*** Block opens ***

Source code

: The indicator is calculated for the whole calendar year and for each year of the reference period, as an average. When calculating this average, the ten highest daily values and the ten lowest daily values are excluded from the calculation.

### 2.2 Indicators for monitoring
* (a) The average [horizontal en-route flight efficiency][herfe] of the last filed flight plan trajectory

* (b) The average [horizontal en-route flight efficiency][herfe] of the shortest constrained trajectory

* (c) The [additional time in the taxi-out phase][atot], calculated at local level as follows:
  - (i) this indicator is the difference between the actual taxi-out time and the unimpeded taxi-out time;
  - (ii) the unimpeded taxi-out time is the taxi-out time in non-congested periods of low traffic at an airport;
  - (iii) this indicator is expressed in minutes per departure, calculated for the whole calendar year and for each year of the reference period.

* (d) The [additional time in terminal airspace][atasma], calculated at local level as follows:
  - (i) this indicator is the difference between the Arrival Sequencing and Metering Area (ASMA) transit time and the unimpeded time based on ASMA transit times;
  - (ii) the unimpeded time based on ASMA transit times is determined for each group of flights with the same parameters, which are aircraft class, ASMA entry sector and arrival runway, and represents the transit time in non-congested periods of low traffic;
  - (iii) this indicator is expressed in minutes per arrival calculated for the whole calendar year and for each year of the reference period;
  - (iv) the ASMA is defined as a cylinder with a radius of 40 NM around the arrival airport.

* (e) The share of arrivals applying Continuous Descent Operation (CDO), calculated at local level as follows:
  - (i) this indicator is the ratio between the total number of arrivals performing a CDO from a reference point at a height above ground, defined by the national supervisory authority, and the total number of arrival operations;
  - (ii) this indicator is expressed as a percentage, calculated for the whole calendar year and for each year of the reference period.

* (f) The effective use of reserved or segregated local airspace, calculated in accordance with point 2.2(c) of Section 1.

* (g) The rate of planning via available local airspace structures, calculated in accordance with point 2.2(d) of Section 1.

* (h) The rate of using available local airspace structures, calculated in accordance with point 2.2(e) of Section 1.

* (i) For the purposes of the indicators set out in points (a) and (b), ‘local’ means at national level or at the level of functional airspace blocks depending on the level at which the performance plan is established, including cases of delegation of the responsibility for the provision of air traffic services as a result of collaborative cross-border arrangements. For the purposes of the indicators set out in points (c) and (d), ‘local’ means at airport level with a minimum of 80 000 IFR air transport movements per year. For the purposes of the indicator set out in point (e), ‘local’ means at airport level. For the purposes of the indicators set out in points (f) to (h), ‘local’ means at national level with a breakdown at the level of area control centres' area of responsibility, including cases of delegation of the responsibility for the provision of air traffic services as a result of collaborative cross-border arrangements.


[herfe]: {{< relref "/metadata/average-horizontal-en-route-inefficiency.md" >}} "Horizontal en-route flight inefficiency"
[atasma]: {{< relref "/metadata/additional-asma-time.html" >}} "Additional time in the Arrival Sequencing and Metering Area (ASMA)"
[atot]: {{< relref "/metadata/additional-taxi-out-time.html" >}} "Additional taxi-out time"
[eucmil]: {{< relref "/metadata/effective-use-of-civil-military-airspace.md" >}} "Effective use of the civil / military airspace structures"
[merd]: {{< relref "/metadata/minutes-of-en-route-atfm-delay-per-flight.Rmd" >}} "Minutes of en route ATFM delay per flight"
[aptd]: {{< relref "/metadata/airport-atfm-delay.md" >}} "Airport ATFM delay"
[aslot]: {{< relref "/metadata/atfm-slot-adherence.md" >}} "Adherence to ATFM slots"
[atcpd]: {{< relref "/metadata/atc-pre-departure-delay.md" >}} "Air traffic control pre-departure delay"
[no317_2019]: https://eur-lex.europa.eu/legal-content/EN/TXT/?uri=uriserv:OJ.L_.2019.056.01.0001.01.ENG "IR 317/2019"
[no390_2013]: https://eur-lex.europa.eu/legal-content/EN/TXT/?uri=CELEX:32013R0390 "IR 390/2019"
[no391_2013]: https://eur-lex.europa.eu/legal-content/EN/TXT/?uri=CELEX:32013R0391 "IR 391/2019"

*** Block closes ***
*** Block opens ***

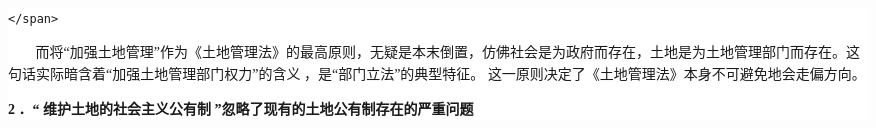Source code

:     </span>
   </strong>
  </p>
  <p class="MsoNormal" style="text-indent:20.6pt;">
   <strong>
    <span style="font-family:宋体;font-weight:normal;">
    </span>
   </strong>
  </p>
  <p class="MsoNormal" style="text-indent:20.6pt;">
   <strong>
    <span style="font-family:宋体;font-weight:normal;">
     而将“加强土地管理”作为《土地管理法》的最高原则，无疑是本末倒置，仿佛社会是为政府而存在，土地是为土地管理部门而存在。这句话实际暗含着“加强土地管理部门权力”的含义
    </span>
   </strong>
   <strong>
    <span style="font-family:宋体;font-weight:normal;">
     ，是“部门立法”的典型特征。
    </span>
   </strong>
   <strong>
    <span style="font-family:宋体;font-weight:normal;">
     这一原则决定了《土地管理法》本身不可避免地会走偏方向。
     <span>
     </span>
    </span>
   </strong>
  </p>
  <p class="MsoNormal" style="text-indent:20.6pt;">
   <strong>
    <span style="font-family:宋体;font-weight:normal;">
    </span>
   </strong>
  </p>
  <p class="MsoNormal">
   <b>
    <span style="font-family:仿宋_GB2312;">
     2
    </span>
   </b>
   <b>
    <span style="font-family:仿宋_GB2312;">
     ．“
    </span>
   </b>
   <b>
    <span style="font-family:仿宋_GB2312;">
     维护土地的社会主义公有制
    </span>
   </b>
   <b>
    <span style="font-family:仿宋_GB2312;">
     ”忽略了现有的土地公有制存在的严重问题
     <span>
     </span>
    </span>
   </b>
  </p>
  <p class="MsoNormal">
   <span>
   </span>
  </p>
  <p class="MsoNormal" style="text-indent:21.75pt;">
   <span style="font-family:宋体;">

*** Block closes ***

Put the lines of the first entry's source code into a JSON list of strings, starting at the line that contains "shortest constrained trajectory" and ending at the line that contains "per departure, calculated". Use one string per line and leave out blank lines.

> _Response to this task_:
[
  "* (b) The average [horizontal en-route flight efficiency][herfe] of the shortest constrained trajectory",
  "* (c) The [additional time in the taxi-out phase][atot], calculated at local level as follows:",
  "  - (i) this indicator is the difference between the actual taxi-out time and the unimpeded taxi-out time;",
  "  - (ii) the unimpeded taxi-out time is the taxi-out time in non-congested periods of low traffic at an airport;",
  "  - (iii) this indicator is expressed in minutes per departure, calculated for the whole calendar year and for each year of the reference period."
]